L’initiative a également été rejointe par l’Union européenne, le Conseil de l’Europe et l’Assemblée parlementaire de l’OSCE, ce qui élargit la coalition au-delà du format purement interétatique.
Pourquoi Israël est important pour cette coalition
La partie ukrainienne souligne : la participation possible d’Israël a non seulement une signification symbolique, mais aussi pratique.
Israël possède :
un poids diplomatique sérieux ;
une expérience de travail avec des cas humanitaires complexes ;
une présence active dans les organisations internationales ;
la confiance tant des partenaires occidentaux que des pays hors UE.
En outre, Israël a déjà soutenu la résolution de l’Assemblée générale de l’ONU « Retour des enfants ukrainiens », adoptée en décembre 2025. L’adhésion à la coalition est considérée par Kiev comme une suite logique de cette position.
Dialogue stratégique et prochaines étapes
À l’issue de la rencontre, les parties ont convenu de lancer prochainement un dialogue stratégique ukraino-israélien sur les questions de sécurité. Il a également été convenu de tenir des consultations politiques entre les départements concernés des ministères des Affaires étrangères des deux pays pour coordonner les positions dans les organisations internationales.
Il a également été question d’organiser des contacts bilatéraux de haut niveau sur des questions internationales actuelles — de la sécurité aux initiatives humanitaires.
Aide à l’Ukraine et aspect énergétique
La partie israélienne a séparément confirmé sa volonté d’intensifier l’aide à l’Ukraine, y compris dans le domaine énergétique, qui reste critique en raison des attaques russes sur les infrastructures civiles.
Ce que cela signifie en pratique
Pour l’Ukraine, la question du retour des enfants fait partie d’une lutte plus large pour la responsabilité internationale et la reconstruction post-conflit.

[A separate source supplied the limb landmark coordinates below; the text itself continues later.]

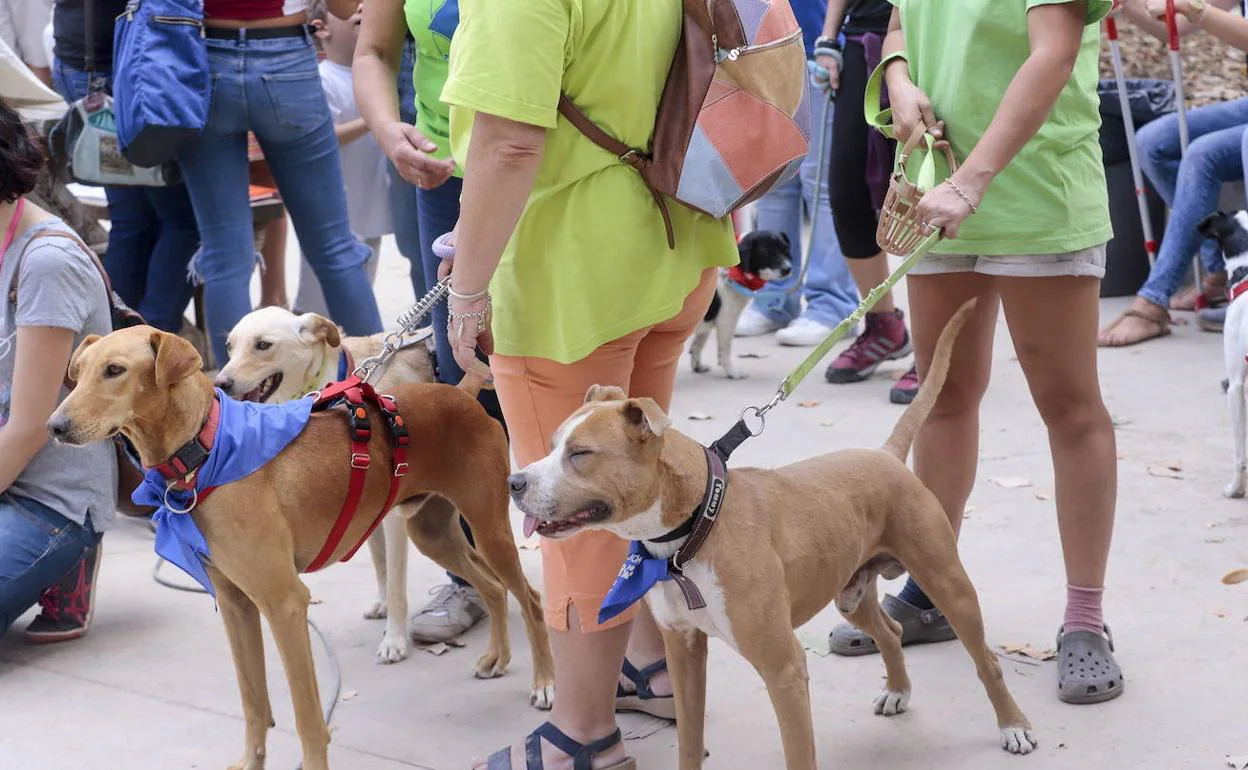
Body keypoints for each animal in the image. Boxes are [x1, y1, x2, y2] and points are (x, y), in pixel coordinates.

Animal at [218, 305, 439, 658]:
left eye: (263, 345)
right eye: (229, 346)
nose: (220, 383)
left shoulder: (392, 515)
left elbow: (396, 583)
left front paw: (394, 640)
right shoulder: (367, 507)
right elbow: (381, 564)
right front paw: (381, 605)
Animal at [506, 300, 1033, 768]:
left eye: (580, 454)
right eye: (552, 445)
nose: (514, 482)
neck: (693, 534)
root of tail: (885, 454)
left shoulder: (783, 668)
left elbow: (799, 753)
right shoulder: (684, 652)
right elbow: (689, 740)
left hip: (948, 583)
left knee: (985, 658)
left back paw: (1014, 726)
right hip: (851, 592)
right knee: (891, 630)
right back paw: (897, 691)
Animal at [688, 230, 793, 381]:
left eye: (786, 249)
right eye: (767, 253)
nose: (788, 269)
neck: (734, 273)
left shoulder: (706, 323)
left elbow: (698, 345)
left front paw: (697, 366)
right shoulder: (726, 322)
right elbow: (725, 351)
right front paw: (733, 372)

Pour Israël, c’est l’occasion de passer du soutien aux résolutions à la participation à un mécanisme réel.
À Jérusalem, les parties ont confirmé leur volonté de développer les relations et un dialogue politique régulier. La question n’est plus de savoir quelle est la position de principe, mais quelle est la prochaine étape.

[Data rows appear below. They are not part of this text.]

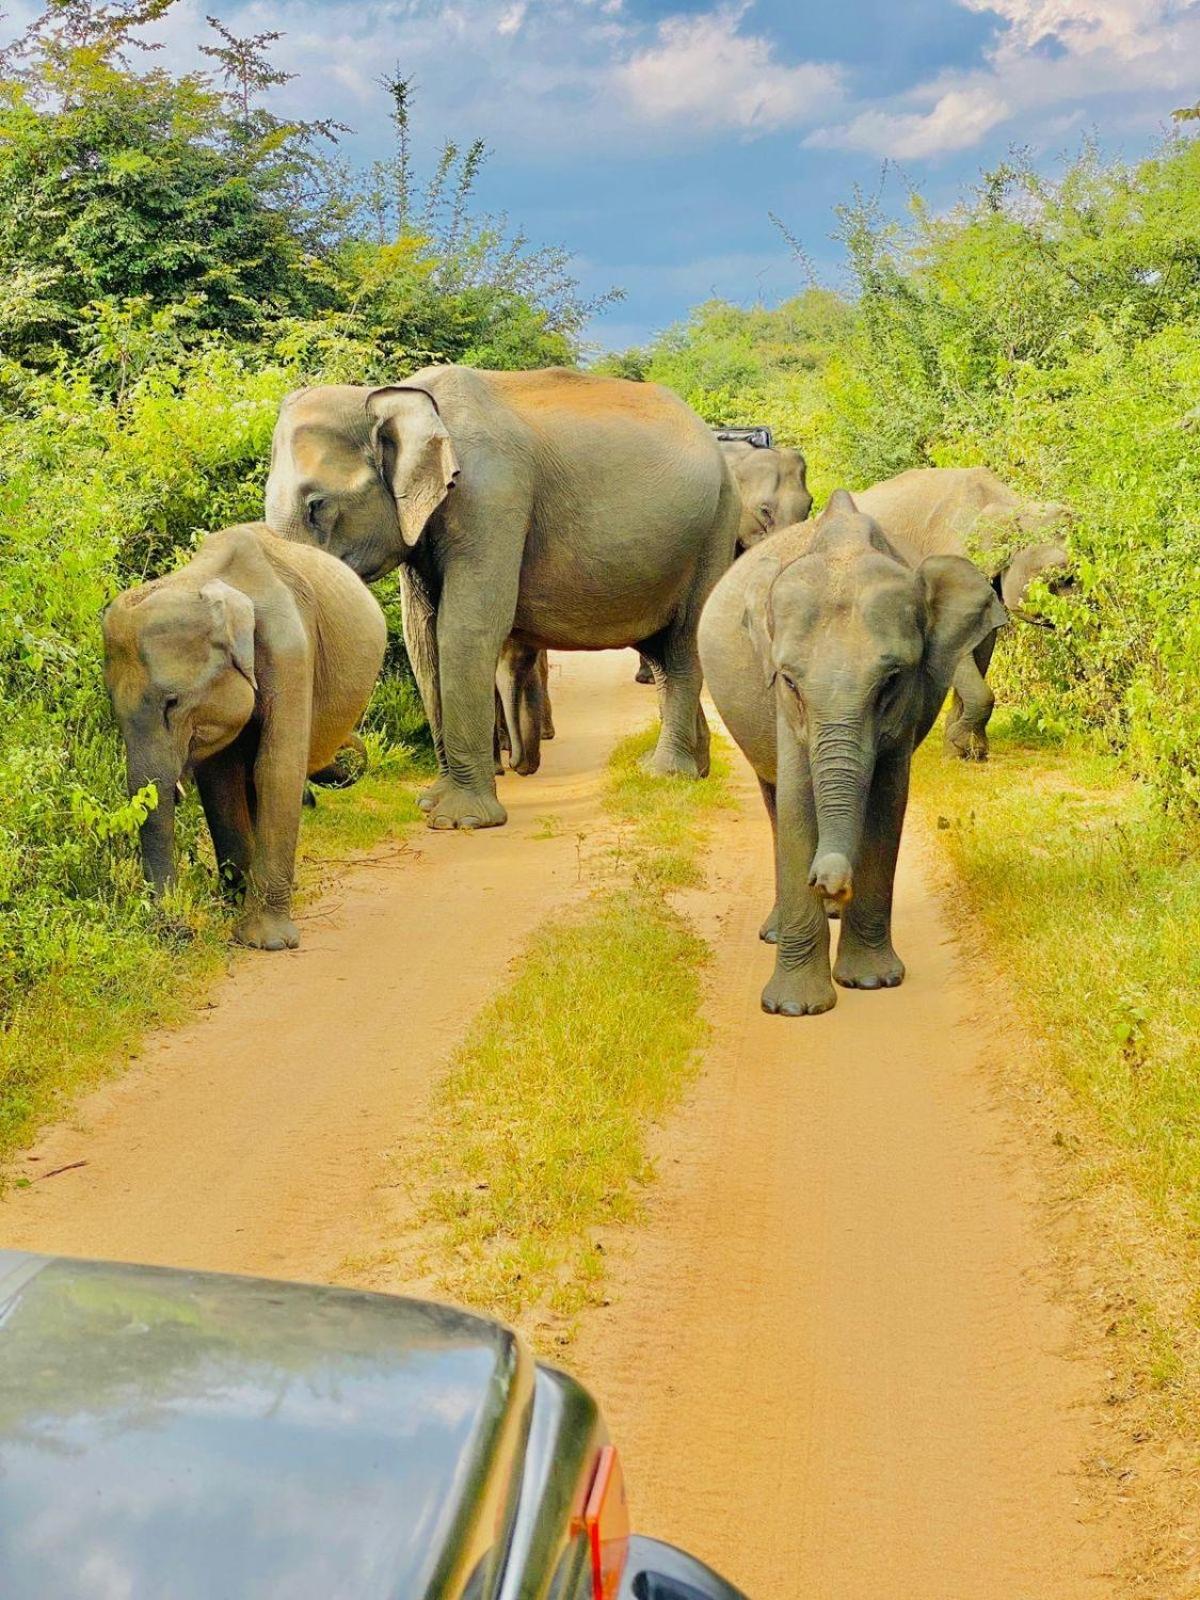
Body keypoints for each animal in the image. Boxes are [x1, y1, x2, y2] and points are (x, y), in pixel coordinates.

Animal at [104, 524, 387, 947]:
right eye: (114, 711)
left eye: (172, 702)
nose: (177, 930)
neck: (205, 580)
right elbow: (221, 782)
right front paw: (233, 912)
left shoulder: (291, 652)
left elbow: (276, 769)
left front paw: (265, 942)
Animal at [267, 368, 742, 832]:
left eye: (316, 505)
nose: (313, 800)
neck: (391, 395)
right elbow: (423, 639)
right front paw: (431, 804)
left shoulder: (491, 499)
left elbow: (465, 630)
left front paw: (461, 821)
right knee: (661, 654)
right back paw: (695, 770)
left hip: (715, 532)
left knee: (682, 649)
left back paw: (666, 774)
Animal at [700, 489, 1011, 1011]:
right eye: (789, 681)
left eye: (891, 682)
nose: (827, 881)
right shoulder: (783, 708)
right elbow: (797, 803)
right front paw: (793, 1008)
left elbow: (887, 802)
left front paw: (872, 982)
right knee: (773, 802)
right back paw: (781, 927)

Le même jour : rencontre séparée avec l’ambassadeur russe
Il est important de noter que le même jour, le 5 février, le directeur général adjoint du ministère des Affaires étrangères d’Israël Yuval Fuchs a tenu une réunion de travail séparée avec l’ambassadeur de Russie en Israël Anatoly Viktorov.

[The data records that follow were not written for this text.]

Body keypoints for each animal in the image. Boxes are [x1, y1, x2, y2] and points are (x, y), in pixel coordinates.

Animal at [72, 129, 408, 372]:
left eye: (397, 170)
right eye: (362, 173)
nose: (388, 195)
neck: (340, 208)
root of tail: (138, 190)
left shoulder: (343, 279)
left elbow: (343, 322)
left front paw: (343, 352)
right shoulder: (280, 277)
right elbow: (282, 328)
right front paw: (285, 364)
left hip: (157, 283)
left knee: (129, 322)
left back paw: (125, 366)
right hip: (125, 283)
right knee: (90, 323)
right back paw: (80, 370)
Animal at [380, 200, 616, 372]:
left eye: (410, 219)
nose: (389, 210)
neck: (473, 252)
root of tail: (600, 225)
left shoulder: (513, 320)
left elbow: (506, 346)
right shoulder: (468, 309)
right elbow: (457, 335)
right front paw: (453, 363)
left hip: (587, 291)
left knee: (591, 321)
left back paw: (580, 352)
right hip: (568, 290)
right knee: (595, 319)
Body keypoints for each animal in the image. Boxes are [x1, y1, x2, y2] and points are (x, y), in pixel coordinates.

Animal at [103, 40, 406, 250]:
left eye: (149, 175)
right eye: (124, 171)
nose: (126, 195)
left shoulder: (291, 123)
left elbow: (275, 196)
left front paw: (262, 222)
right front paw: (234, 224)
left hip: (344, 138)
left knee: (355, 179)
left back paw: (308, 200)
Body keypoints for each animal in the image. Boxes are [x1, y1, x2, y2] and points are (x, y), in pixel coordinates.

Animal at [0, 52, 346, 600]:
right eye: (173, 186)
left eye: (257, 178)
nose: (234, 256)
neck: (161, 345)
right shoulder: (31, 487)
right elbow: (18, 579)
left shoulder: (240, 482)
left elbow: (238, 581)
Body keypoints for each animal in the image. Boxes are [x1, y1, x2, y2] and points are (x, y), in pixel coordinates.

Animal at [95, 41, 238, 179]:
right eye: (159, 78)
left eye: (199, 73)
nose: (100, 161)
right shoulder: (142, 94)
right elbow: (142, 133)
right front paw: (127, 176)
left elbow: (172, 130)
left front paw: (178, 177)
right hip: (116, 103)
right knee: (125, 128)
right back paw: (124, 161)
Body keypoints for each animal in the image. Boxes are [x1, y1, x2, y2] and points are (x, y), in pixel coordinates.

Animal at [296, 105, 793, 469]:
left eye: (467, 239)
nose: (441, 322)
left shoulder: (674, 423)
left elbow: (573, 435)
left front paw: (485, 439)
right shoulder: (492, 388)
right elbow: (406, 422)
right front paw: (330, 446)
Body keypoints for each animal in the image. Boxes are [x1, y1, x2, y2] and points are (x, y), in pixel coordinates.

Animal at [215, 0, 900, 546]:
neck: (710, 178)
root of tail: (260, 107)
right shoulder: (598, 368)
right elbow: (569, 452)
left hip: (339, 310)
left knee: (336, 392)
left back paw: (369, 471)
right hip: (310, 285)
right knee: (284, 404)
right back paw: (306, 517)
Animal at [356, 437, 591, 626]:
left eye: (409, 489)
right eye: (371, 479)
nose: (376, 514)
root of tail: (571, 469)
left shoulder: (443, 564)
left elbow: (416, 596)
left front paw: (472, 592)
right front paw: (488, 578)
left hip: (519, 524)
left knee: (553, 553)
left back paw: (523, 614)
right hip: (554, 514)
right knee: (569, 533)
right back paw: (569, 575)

Selon le communiqué officiel de la partie russe, la discussion portait sur « des questions actuelles de l’interaction russo-israélienne », y compris l’agenda commercial et économique. Cependant, l’accent principal, comme auparavant, a été mis sur la tentative d’imposer à la partie israélienne l’interprétation russe de la guerre contre l’Ukraine.
Dans le contexte de l’Ukraine, l’ambassadeur de Russie a de nouveau affirmé les prétendues « attaques du régime de Kiev sur la population civile et les infrastructures civiles sur le territoire de la Russie » — des formulations que Moscou utilise régulièrement, ignorant les frappes documentées sur les villes ukrainiennes et les infrastructures énergétiques.
La partie russe a également de nouveau soulevé la question de la « préservation de la mémoire historique » de la Seconde Guerre mondiale et de l’Holocauste — une rhétorique que Moscou utilise systématiquement comme couverture diplomatique, y compris dans le contexte de la guerre et de la déportation des enfants ukrainiens.
Ainsi, en une journée, la diplomatie israélienne a entendu deux positions fondamentalement différentes :
— l’ukrainienne, fondée sur le droit international, la responsabilité humanitaire et des mécanismes concrets de retour des enfants ;
— et la russe, construite sur des accusations habituelles, des substitutions de concepts et des appels à la mémoire historique sans reconnaissance de sa propre responsabilité.
Ce contraste souligne pourquoi la question de la participation d’Israël à la Coalition internationale pour le retour des enfants ukrainiens est pour Kiev non pas formelle, mais de principe.